Required action A: Copy everything in the transmission line post from "The conclusion I" down to "count on it!".
Required action B: List each symbol in the transmission line post that stands for a quantity, naming each one only once.

Exercise passage:

- - - - -

Well, we ducked that bullet. But what if the two pulses are traveling in
the same direction? What then? The two troublesome terms don't cancel,
so some energy ends up getting created or destroyed. But before worrying
too much about that, try to imagine how you'd accomplish it. The
propagation speed is the same for all pulses, so there' no way one can
catch up with another if both are fired from the input. I believe you
can contrive a situation where two pulses can be generated, one from
each end which, if long enough, will partially overlap when going the
same direction, after reflection. But the overlap and energy
calculations will be different than for this example, and I'm sure the
energy of the summed pulses will equal the total energy in the line. I'd
appreciate seeing an analysis from anyone who thinks he can show
differently. Remember that this analysis assumed that no other pulse was
present at the input while the pulse was being generated. If one is, the
amount of energy going into the pulse will be different. It also assumed
a constant line Z0 and velocity factor (constant L' and C'), so a
different analysis would have to be used if that condition is violated.

The conclusion I reach is that yes, a specific amount of energy
accompanies a pulse on a transmission line having purely real Z0, and is
confined to the pulse width. Although it can swap between E and H
fields, the energy in the confines of the pulse stays constant in value,
and simply adding when pulses overlap.

Sine waves are another problem -- there, we can easily have overlapping
waves traveling in the same direction, so we'll run into trouble if
we're not careful. I haven't worked the problem yet, but when I do, the
energy will all be accounted for. Either the energy ends up spread out
beyond the overlap region, or the energy lost during reflections will
account for the apparent energy difference between the sum of the
energies and the energy of the sum. You can count on it!

As always, I appreciate any corrections to either the methodology or the
calculations.

Roy Lewallen, W7EL

- - - - -

The data:
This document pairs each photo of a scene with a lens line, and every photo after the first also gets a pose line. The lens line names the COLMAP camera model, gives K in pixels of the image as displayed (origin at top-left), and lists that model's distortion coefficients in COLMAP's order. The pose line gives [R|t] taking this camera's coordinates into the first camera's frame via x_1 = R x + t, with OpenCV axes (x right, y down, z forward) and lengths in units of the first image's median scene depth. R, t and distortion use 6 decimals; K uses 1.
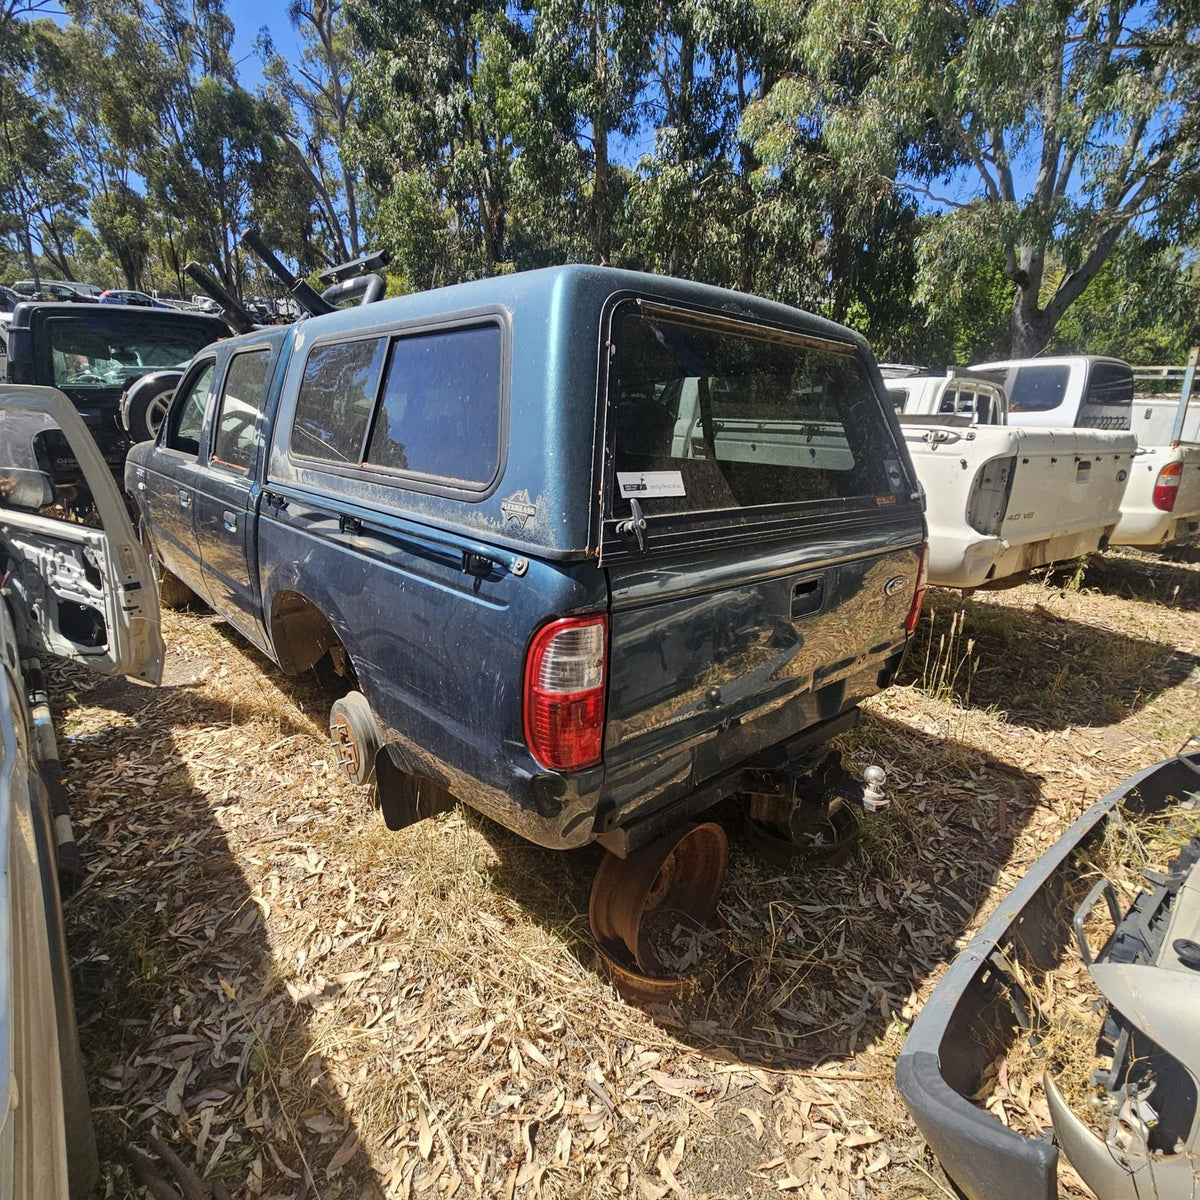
lens RADIAL K [[660.3, 0, 600.0], [0, 660.3, 600.0], [0, 0, 1]] dist [0.003803, 0.000747]
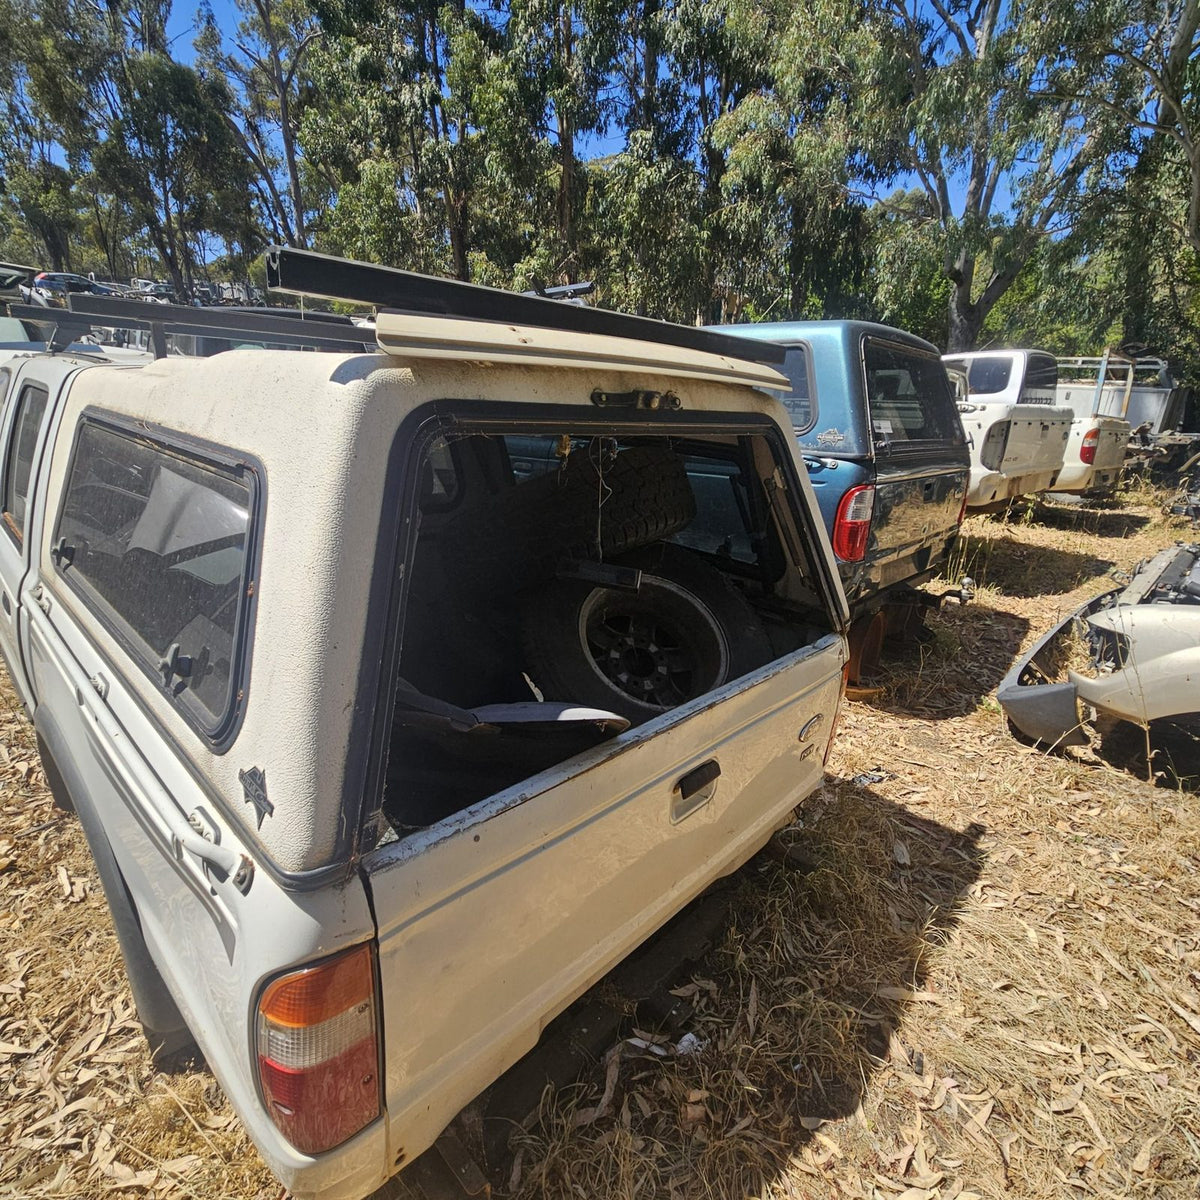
lens RADIAL K [[665.7, 0, 597.6], [0, 665.7, 607.2], [0, 0, 1]] dist [0.000057, 0.001917]
pose [[0.995478, -0.033338, 0.088952, -0.089838], [0.030873, 0.999104, 0.028942, 0.026914], [-0.089838, -0.026065, 0.995615, -0.090368]]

- - - - -

Reply A:
The conclusion I reach is that yes, a specific amount of energy
accompanies a pulse on a transmission line having purely real Z0, and is
confined to the pulse width. Although it can swap between E and H
fields, the energy in the confines of the pulse stays constant in value,
and simply adding when pulses overlap.

Sine waves are another problem -- there, we can easily have overlapping
waves traveling in the same direction, so we'll run into trouble if
we're not careful. I haven't worked the problem yet, but when I do, the
energy will all be accounted for. Either the energy ends up spread out
beyond the overlap region, or the energy lost during reflections will
account for the apparent energy difference between the sum of the
energies and the energy of the sum. You can count on it!

Reply B: Z0, L', C', E, H